Wednesday, March 7, 2012

Media: How Newspapers are Build Digital Revenue

Pew Research’s Project for Excellence in Journalism just released “The Search for a New Business Model,” a study “which combines detailed proprietary data from individual newspapers with in-depth interviews at more than a dozen major media companies” in order to understand how newspapers are digitally innovating or otherwise trying to stymie their rapidly disappearing print revenues.  The study reveals just how abysmal the on-going efforts of newspapers really are.
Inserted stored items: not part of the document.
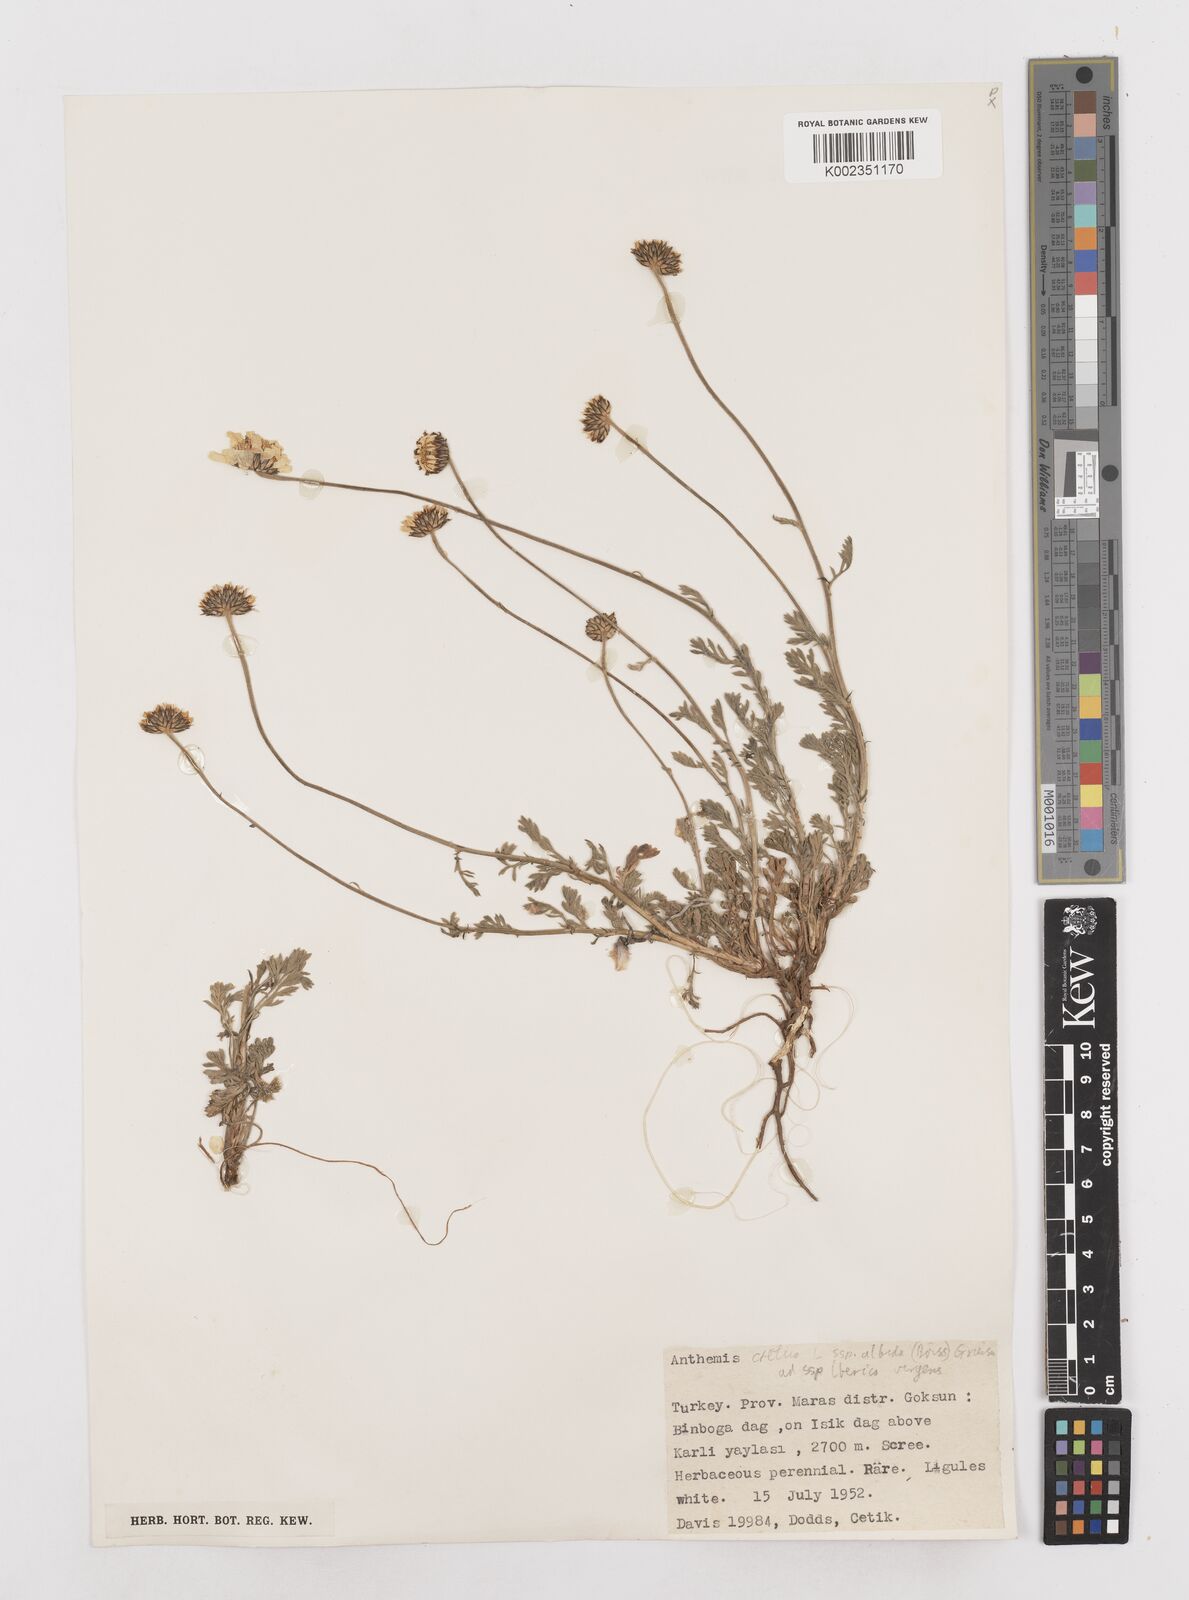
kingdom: Plantae
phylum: Tracheophyta
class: Magnoliopsida
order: Asterales
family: Asteraceae
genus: Anthemis
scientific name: Anthemis cretica
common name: Mountain dog-daisy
Here’s the long and short of the article:
  • Digital revenues aren’t even close to covering print losses. For every $11 in print revenue, papers brought in $1 in digital revenue. Put a more depressing way: for every $1 gained in digital $7 are lost in print revenue.
  • Newspapers don’t know how to sell digital advertising. Papers are barely selling targeted advertising. Instead, they choose (or only know how) to sell discrete display advertising campaigns. Such campaigns cannot scale to the scale of their audience and reduce the value of digital sales efforts by a factor or two.
  • Newspapers are unable to hire digital talent. The majority of executives said it’s almost impossible to hire digitally fluent sales people, due to newspapers’ bad digital repuations. Further, even if they can hire digital talent they haven’t figured out how to integrate digital sales people with their traditional sales personnel.
  • Newspapers don’t want to think about digital. A surveyed executive worries that they spend too much time working on digital, “We spend 90% of our time talking about 10% of our revenue.” A number of executives expressed concern that they have “too many people-whether it be in the newsroom, the boardroom or on the sales staff-who were too attached to the old way of doing things.”